Top leaders from other major countries, including India — who just played host to the G20 summit in New Delhi this month — and Mexico, are also slated to send ministers in their steads.

WHAT DOES THE GENERAL DEBATE LOOK LIKE? We might be in the midst of US presidential primary debate season, but the structure of the General Debate at the United Nations bears little resemblance. It doesn't lend itself to obvious fireworks — booing or interruptions or immediate rebuttals are not permitted — but that doesn’t mean intrigue and drama are absent.

Each speech alone offers a rich text and the delivery adds subtext. Speeches can be fonts of evocative language, barbs and gauzily veiled messages. They're supposed to run for 15 minutes, but many miss that mark. Last year, speeches averaged around 19 minutes, drawing a wry chiding from Slovakian President Zuzana Čaputová — clocking in under 12 minutes, her speech ended with: “And since obeying even the smallest of rules matters, let me finish here to respect the agreed time limit.” The longest speech in history ran to 269 minutes, and was delivered by Cuba's Fidel Castro in 1960.

Member states are also allowed to exercise the right of reply, in which they can rebut criticism voiced during the General Debate. These are often fiery exchanges at day's end, but aren’t typically delivered by heads of state or heads of government — rather, lower-level members of a country's delegation. Last year, there were 21 exercises of the right of reply.
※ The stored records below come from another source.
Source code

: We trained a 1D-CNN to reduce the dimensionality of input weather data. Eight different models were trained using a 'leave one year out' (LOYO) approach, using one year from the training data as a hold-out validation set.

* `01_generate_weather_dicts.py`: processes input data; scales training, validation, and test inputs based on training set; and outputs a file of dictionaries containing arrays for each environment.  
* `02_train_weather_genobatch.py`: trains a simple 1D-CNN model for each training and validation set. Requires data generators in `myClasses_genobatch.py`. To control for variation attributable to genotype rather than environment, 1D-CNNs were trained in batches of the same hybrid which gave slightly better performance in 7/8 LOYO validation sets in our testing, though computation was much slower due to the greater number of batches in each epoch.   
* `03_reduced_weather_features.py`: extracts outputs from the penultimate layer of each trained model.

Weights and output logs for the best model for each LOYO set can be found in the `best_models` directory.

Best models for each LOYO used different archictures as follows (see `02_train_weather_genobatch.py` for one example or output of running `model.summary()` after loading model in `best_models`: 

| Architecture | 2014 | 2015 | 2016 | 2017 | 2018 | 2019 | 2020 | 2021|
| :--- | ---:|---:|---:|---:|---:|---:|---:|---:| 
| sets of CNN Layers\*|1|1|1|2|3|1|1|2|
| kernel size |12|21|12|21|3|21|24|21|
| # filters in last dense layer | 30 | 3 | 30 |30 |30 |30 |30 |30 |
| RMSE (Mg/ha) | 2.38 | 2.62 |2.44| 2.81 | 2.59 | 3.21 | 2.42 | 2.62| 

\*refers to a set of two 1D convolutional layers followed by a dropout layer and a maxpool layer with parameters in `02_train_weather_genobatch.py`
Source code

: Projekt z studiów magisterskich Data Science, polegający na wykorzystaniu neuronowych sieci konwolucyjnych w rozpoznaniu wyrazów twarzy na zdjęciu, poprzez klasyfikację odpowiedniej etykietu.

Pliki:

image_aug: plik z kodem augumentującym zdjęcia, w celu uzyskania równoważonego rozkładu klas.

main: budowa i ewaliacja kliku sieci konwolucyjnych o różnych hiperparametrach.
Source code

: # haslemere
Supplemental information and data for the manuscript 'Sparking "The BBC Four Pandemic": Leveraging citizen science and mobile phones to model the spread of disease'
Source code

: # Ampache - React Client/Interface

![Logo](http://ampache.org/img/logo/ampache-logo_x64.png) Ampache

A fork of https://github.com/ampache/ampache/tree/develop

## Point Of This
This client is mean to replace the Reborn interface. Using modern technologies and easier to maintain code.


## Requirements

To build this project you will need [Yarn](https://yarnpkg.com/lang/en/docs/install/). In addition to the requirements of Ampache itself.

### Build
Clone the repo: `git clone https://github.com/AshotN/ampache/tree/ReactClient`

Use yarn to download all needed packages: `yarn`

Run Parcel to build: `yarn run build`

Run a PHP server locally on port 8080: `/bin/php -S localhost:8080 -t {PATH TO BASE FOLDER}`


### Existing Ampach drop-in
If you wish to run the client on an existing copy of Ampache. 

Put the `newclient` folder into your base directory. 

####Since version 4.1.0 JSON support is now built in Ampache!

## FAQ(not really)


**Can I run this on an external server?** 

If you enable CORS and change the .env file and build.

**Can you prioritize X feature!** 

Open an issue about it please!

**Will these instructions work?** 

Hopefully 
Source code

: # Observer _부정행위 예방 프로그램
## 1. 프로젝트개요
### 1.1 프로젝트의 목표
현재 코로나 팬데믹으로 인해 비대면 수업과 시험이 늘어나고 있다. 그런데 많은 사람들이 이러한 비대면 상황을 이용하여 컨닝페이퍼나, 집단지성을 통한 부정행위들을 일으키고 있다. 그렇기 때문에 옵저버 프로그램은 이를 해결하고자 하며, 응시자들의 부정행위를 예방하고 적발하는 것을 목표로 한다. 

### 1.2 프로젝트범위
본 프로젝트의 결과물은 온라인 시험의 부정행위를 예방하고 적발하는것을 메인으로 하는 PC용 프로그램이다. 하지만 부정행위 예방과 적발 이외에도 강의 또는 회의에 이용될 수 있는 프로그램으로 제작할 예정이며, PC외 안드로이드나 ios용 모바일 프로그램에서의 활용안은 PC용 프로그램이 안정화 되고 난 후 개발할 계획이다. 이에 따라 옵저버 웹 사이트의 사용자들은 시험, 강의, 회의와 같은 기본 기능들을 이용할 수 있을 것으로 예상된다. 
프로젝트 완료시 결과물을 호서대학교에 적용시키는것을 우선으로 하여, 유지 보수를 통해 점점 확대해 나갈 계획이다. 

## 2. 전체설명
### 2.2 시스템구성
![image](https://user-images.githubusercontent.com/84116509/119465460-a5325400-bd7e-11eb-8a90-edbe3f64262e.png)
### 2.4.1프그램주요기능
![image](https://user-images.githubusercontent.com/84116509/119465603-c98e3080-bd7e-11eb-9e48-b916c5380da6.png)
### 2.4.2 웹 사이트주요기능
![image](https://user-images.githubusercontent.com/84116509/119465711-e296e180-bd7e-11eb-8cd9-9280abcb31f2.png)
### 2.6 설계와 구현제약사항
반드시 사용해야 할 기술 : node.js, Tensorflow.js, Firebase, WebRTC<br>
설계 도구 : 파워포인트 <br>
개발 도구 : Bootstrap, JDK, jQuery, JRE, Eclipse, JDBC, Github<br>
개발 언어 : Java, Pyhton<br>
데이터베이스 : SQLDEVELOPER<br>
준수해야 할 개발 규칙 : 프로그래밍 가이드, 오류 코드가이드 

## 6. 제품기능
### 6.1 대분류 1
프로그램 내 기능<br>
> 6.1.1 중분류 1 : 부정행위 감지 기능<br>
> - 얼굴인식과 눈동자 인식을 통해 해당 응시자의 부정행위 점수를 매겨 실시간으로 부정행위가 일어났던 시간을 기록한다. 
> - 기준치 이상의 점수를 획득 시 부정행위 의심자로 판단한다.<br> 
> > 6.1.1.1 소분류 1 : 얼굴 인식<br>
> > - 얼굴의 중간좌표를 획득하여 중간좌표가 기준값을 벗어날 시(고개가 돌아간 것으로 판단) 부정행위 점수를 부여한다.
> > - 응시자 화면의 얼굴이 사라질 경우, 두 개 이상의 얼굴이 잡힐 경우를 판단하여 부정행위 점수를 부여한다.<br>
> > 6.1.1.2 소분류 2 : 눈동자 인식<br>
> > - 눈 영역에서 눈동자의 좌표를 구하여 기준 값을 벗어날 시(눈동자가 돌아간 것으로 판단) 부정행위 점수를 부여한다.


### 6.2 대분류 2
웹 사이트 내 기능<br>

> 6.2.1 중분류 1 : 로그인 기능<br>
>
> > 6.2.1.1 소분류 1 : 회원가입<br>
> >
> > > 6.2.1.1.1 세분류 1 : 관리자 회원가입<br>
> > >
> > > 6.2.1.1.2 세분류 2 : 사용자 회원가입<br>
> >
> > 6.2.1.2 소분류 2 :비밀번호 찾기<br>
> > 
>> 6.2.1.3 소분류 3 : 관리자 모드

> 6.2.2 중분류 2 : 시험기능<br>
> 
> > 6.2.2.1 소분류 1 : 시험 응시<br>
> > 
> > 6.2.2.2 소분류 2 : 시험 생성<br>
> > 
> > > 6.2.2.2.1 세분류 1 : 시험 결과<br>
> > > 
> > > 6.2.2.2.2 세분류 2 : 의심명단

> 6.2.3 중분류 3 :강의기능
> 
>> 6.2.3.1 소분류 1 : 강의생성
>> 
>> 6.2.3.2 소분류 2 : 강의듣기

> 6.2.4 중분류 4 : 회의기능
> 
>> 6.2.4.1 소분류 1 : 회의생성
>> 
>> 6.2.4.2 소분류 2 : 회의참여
HOW LONG DOES THIS YEAR'S GENERAL DEBATE RUN? It's still six days, as usual, but this year's General Debate ends a day later — Tuesday, Sept. 26. While past General Debates usually ran from Tuesday through Monday, with a break only on Sunday, this year there's a two-day break. A UN spokesperson confirmed that there will be no speeches on the usually final Monday in observance of the Jewish holiday of Yom Kippur.

WHY DOES BRAZIL SPEAK FIRST AT THE UN GENERAL ASSEMBLY? It's tradition. Early on, Brazil ventured forward when no other country would volunteer to speak first. Decades later, the South American country retains the pole position. As the host country, the United States typically speaks second (though last year, President Joe Biden had to delay his speech by a day because he was attending Queen Elizabeth II's funeral).

For the scores of speeches that follow, the order is determined by multiple variables, including whom a country is sending to deliver the speech (heads of state precede heads of government, who precede mere ministers and other representatives), countries' own preferences and geographic balance.

ARE NON-UN MEMBERS ALLOWED TO ATTEND? Some. While all member states are invited to speak, not all necessarily make avail of the opportunity. But the United Nations also has permanent observers, which have access to “most meetings and relevant documentation,” per the UN website.

The European Union, Palestine and the Holy See (the Vatican) are permanent observers again on the docket this year. Last year, Palestine had the longest speech, with President Mahmoud Abbas clocking in at more than 47 minutes.